Let us call the tarjan function on node 1. dfs_low[1] and dfs_num[1] are set to 1 & node 1 is pushed to the stack. dfs_low[2] and dfs_num[2] are set to 2 and node 2 is pushed to the stack. Let's say that node 4 lies before node 2 in the adjacency list of node 2. So, the function is first called for node 4. dfs_low[4] and dfs_num[4] are set to 3 & node 4 is pushed to the stack. dfs_low[5] and dfs_num[5] are set to 4 & node 5 is pushed to the stack. dfs_low[6] and dfs_num[6] are set to 5 & node 6 is pushed to the stack. dfs_low[7] and dfs_num[7] are set to 6 & node 7 is pushed to the stack. dfs_low[8] and dfs_num[8] are set to 7 & node 8 is pushed to the stack. Owing to node 5, dfs_low[8] is updated to be 4. dfs_low[7] is updated to 4. dfs_low[6] is updated to 4. For node 5, dfs_low[5] and dfs_num[5] remain the same. So, nodes are popped from the stack until node 5 resulting in-**SCC: 5 8, 7, 6**

For node 4, dfs_low[4] and dfs_num[4] remain the same. So, nodes are popped from the stack until node 4 resulting in-

** SCC: 4 **

dfs_low[3] and dfs_num[3] are set to 8 & node 3 is pushed to the stack.

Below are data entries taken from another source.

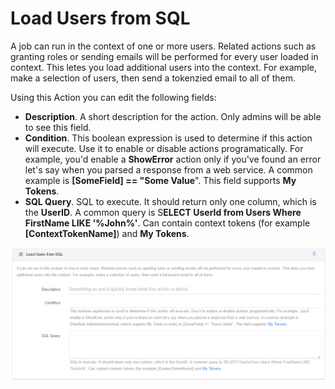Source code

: # Load Users from SQL

A job can run in the context of one or more users. Related actions such as granting roles or sending emails will be performed for every user loaded in context. This letes you load additional users into the context. For example, make a selection of users, then send a tokenzied email to all of them.

Using this Action you can edit the following fields:

* **Description**. A short description for the action. Only admins will be able to see this field.
* **Condition**. This boolean expression is used to determine if this action will execute. Use it to enable or disable actions programatically. For example, you'd enable a **ShowError** action only if you've found an error let's say when you parsed a response from a web service. A common example is **[SomeField] == "Some Value**". This field supports **My Tokens**.
* **SQL Query**. SQL to execute. It should return only one column, which is the **UserID**. A common query is S**ELECT UserId from Users Where FirstName LIKE '%John%'**. Can contain context tokens (for example **[ContextTokenName]**) and **My Tokens**.

![](load_users_from_sql.png)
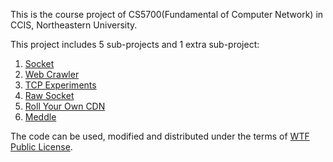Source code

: This is the course project of CS5700(Fundamental of Computer Network) in CCIS, Northeastern University.

This project includes 5 sub-projects and 1 extra sub-project:

1. [Socket](http://david.choffnes.com/classes/cs4700sp14/project1.php)
2. [Web Crawler](http://david.choffnes.com/classes/cs4700sp14/project2.php)
3. [TCP Experiments](http://david.choffnes.com/classes/cs4700sp14/project3.php)
4. [Raw Socket](http://david.choffnes.com/classes/cs4700sp14/project4.php)
5. [Roll Your Own CDN](http://david.choffnes.com/classes/cs4700sp14/project5.php)
6. [Meddle](http://david.choffnes.com/classes/cs4700sp14/projectMeddle.php)

The code can be used, modified and distributed under the terms of [WTF Public License](http://www.wtfpl.net/).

Owing to node 1, dfs_low[3] is updated to be 1.

dfs_low[2] is updated to 1.

For node 1, dfs_low[1] and dfs_num[1] remain the same. So, nodes are popped from the stack until node 1 resulting in-

** SCC: 1 2, 3 **

This figure shows the DFS spanning tree of the graph. It can be easily observed that the SCCs form subtrees in the spanning tree.

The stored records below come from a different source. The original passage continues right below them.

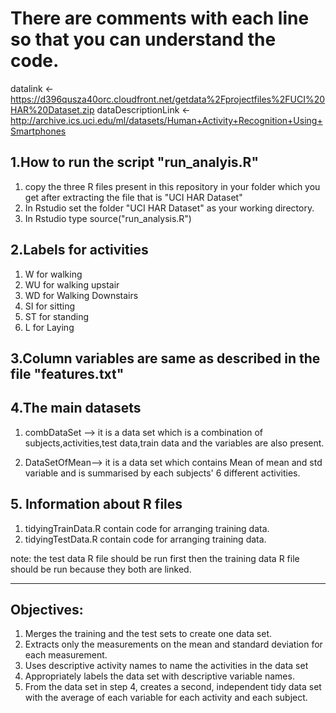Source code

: # There are comments with each line so that you can understand the code.

datalink <- https://d396qusza40orc.cloudfront.net/getdata%2Fprojectfiles%2FUCI%20HAR%20Dataset.zip
dataDescriptionLink <- http://archive.ics.uci.edu/ml/datasets/Human+Activity+Recognition+Using+Smartphones

## 1.How to run the script "run_analyis.R"
1. copy the three R files present in this repository in your folder which you get after extracting the file that is "UCI HAR Dataset"
2. In Rstudio set the folder "UCI HAR Dataset" as your working directory.  
3. In Rstudio type source("run_analysis.R")

## 2.Labels for activities
1.  W for walking
2.  WU for walking upstair
3.  WD for Walking Downstairs
4.  SI for sitting
5.  ST for standing
6.  L for Laying

## 3.Column variables are same as described in the file "features.txt"

## 4.The main datasets
1.  combDataSet  --> it is a data set which is a combination of subjects,activities,test data,train data and the variables are also present.

2.  DataSetOfMean--> it is a data set which contains Mean of mean and std variable and is summarised by each subjects' 6 different 
                   activities.

## 5. Information about R files
1. tidyingTrainData.R contain code for arranging training data.
2. tidyingTestData.R contain code for arranging training data.

note: the test data R file should be run first then the training data R file should be run because they both are linked.

----------------------------------------------------------------------------------------------------------------------------------------

## Objectives:

1. Merges the training and the test sets to create one data set.
2. Extracts only the measurements on the mean and standard deviation for each measurement.
3. Uses descriptive activity names to name the activities in the data set
4. Appropriately labels the data set with descriptive variable names.
5. From the data set in step 4, creates a second, independent tidy data set with the average of each variable for each activity and each subject.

The output for code for this graph is,

```
SCC-1-> 5 8, 7, 6,
SCC-2-> 4
SCC-3-> 1 2, 3,
```

#### Implementation

- adj_list[NMAX]: Adjacency list for each node
- dfs_num[NMAX]: dfs_num value for each node
- dfs_low[NMAX]: dfs_low value for each node
- SCC[NMAX]: SCC number for each node

- C++

### C++

```
#include<iostream>
#include<stack>
#define NODE 8
using namespace std;
int graph[NODE][NODE] = {
{0, 0, 1, 0, 0, 0, 0, 0},
{1, 0, 0, 0, 0, 0, 0, 0},
{0, 1, 0, 1, 0, 0, 0, 0},
{0, 0, 0, 0, 1, 0, 0, 0},
{0, 0, 0, 0, 0, 1, 0, 0},
{0, 0, 0, 0, 0, 0, 1, 0},
{0, 0, 0, 0, 0, 0, 0, 1},
{0, 0, 0, 0, 1, 0, 0, 0}
};
int min(int a, int b) {
return (a<b)?a:b;
}
void findComponent(int u, int disc[], int low[], stack<int>&stk, bool stkItem[]) {
static int time = 0;
disc[u] = low[u] = ++time; //inilially discovery time and low value is 1
stk.push(u);
stkItem[u] = true; //flag as u in the stack
for(int v = 0; v<NODE; v++) {
if(graph[u][v]) {
if(disc[v] == -1) { //when v is not visited
findComponent(v, disc, low, stk, stkItem);
low[u] = min(low[u], low[v]);
} else if(stkItem[v]) //when v is in the stack, update low for u
low[u] = min(low[u], disc[v]);
}
}
int poppedItem = 0;
if(low[u] == disc[u]) {
while(stk.top() != u) {
poppedItem = stk.top();
cout << poppedItem << " ";
stkItem[poppedItem] = false; //mark as item is popped
stk.pop();
}
poppedItem = stk.top();
cout << poppedItem <<endl;
stkItem[poppedItem] = false;
stk.pop();
}
}
void strongConComponent() {
int disc[NODE], low[NODE];
bool stkItem[NODE];
stack<int> stk;
for(int i = 0; i<NODE; i++) { //initialize all elements
disc[i] = low[i] = -1;
stkItem[i] = false;
}
for(int i = 0; i<NODE; i++) //initialize all elements
if(disc[i] == -1)
findComponent(i, disc, low, stk, stkItem);
}
int main() {
strongConComponent();
}
```

### Applications

The applications of Tarjan's algorithm to find strongly connected components are:

- To converted the graph into a Directed Acyclic Graph of strongly connected components
- For solving 2 SAT problems, where the problem is unsatisfiable if both a variable and its complement lie in the same SCC.

#### Questions

###### Question 1: It is possible for two nodes belonging to different SCCs to be reachable from one another.

###### Question 2: It can be seen in the code that we iterate over the all the nodes and if the corresponding SCC has not been determined yet, we call the 'tarjan' function. During this iteration, is it possible here for a node to not have an assigned SCC no. and another node from its SCC to have it assigned ?

### Tarjan's vs Kosaraju's algorithm

While both the methods have a linear time complexity, the techniques for SCC computation are fairly different. Tarjan's method relies on the timestamps of nodes in a DFS to parition the graph whereas Kosaraju's method performs two DFSs on the graph and is somewhat similar to the method for finding the topological sorting.